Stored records
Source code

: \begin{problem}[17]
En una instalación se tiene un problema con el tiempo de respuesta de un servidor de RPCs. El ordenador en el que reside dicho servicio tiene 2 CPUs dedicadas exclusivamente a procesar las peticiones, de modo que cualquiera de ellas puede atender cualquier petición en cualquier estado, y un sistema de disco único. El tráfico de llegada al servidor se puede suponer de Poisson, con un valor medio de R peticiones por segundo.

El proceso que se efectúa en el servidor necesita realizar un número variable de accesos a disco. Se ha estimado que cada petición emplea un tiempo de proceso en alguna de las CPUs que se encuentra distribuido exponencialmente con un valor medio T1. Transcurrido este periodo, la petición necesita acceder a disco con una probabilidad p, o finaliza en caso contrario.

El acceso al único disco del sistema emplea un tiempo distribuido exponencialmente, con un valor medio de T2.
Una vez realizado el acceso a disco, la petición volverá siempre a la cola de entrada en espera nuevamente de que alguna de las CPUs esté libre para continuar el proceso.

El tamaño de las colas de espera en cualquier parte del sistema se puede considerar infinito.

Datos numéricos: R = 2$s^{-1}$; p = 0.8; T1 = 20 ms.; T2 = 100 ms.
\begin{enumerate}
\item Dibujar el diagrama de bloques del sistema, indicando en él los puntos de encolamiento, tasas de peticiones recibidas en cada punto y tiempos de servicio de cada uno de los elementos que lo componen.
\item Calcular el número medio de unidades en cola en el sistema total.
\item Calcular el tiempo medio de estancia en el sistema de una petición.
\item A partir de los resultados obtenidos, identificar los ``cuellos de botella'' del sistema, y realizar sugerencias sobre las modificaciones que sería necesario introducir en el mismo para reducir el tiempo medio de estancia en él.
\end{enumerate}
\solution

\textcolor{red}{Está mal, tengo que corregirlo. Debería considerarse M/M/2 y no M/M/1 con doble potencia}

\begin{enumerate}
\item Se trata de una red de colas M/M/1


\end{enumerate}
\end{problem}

◆ Exercise requirements: When a line among the entries contains "colas", pull that line out.

◆ Written solution:
El tamaño de las colas de espera en cualquier parte del sistema se puede considerar infinito.
\item Se trata de una red de colas M/M/1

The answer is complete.